**Фрагмент текста**
___

Проездом в отпуск через Москву я навестил Бодянского и съездил с ним в Данилов монастырь, на могилу Гоголя * .
– Вы едете в Харьковскую губернию? – спросил меня при этом Бодянский.
– Да, в окрестности Чугуева.
– Что бы вам, с вашего Донца, проехать в Полтаву? Побывали бы в деревне Гоголя. Там теперь его мать и сестры. Им будет приятно услышать о нем; вы лично видели его осенью.
– А и в самом деле, – сказал я, – Рудый Панько не одного меня, с нашего детства, звал к себе на хутор. Но как туда проехать?
Бодянский вызвался справиться о пути на родину Гоголя, предупредить о моем заезде его мать и сестер и прислать мне к ним письмо, а также подробный туда маршрут, по почтовой дороге и проселкам. Он сдержал слово. Недели через две по прибытии на родину я получил от него обещанное письмо и маршрут и решил навестить манивший меня с детства «хутор близ Диканьки».
II
Это было через два с половиною месяца по кончине Гоголя, в мае 1852 года.
Из-под Чугуева, где я гостил у своей матери, я отправился на почтовой перекладной через Харьков, в Миргород, а оттуда на Колонтай, Опошню и Воронянщину, в село Яновщину (Васильевка тож), на родину Гоголя, близ Диканьки. Дорога от реки Ворсклы шла Кочубеевскими степями. Поля в ту весну еще не видели косы и пышно зеленели. Цветы пестрели роскошными коврами. Голова кружилась от их благоухания.

___

**Предоставленный материал**
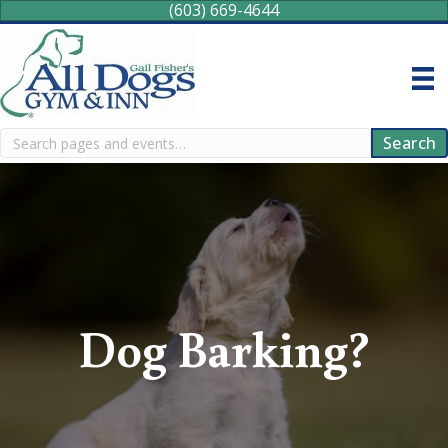
(603) 669-4644
Search
Search
Dog Barking?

___

**Ваши задания**
[a] Перепишите из фрагмента без изменений часть от слов «Проездом в отпуск» до слов «в окрестности Чугуева.» включительно.
[b] В каком месяце и году, согласно фрагменту, состоялась поездка на родину Гоголя?
Опирайтесь только на фрагмент текста.

**Ожидаемые ответы**
[a]
Проездом в отпуск через Москву я навестил Бодянского и съездил с ним в Данилов монастырь, на могилу Гоголя * .
– Вы едете в Харьковскую губернию? – спросил меня при этом Бодянский.
– Да, в окрестности Чугуева.

[b] В мае 1852 года.